[Passage]:
+ + + + + + +
If you find the top Florida appellate attorney, the chances of you losing an appeal will be slim. However, there are times when appeals lose. In these situations, people often find themselves lost and unsure what to do next. Do they file an appellate motion for rehearing?

Florida Rule of Appellate Procedure 9.330(a) states in pertinent part:

“A motion for rehearing…a written opinion may be filed within 15 days of an order or within such other time set by the court. A motion for rehearing shall state with particularity the points of law or fact that, in the opinion of the movant, the court has overlooked or misapprehended in its decision, and shall not present issues not previously raised in the proceeding….A response may be served within 10 days of service of the motion.”
+ + + + + + +
(Rows from a dataset)
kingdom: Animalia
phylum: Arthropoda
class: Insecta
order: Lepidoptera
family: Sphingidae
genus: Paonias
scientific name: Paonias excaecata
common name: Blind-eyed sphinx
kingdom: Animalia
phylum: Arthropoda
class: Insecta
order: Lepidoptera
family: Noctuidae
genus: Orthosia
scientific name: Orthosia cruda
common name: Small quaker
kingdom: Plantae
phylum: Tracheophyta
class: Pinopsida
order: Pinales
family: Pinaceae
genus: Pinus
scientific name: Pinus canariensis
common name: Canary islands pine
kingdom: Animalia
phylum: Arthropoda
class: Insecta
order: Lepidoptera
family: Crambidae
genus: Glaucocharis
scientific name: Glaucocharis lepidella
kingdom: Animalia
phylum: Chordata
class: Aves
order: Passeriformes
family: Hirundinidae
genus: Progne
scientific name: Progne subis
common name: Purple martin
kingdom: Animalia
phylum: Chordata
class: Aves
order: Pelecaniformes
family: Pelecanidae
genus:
+ + + + + + +
[Task objective]:
Continue the passage on Florida motions for rehearing after an appeal, starting right after its last sentence.

[Result of this exercise]:
Unfortunately, there is the strong sentiment, however, that motions for rehearing are misused. These motions are NOT grounds for raising arguments for the first time. See Cleveland v. State, 887 So.2d 362, 364 (Fla. 5th DCA 2004). They are NOT grounds for rearguing the merits of the appeal. See Seslow v. Seslow, 625 So.2d 1248 (Fla. 4th DCA 1993). And, they are NOT to be used for expressing displeasure with the written opinion. See Ayala v. Gonzalaez, 984 So.2d 523, 526 (Fla. 5th DCA 2008).

Then what are motions for rehearing really for? As set forth in the above rule, these motions are for raising “points of law or fact that…the court has overlooked or misapprehended.”

“Motions for rehearing are strictly limited to calling our attention-without argument-to something we have obviously overlooked or misapprehended. The motion for rehearing is not a vehicle for counsel or the party to continue its attempts at advocacy. It should be demonstrative only-i.e. merely point to the overlooked or misunderstood fact or circumstance. If we want additional argument, we know how to say so.”

Goter v. Brown, 682 So.2d 1255, 1256 (Fla. 4th DCA 1996).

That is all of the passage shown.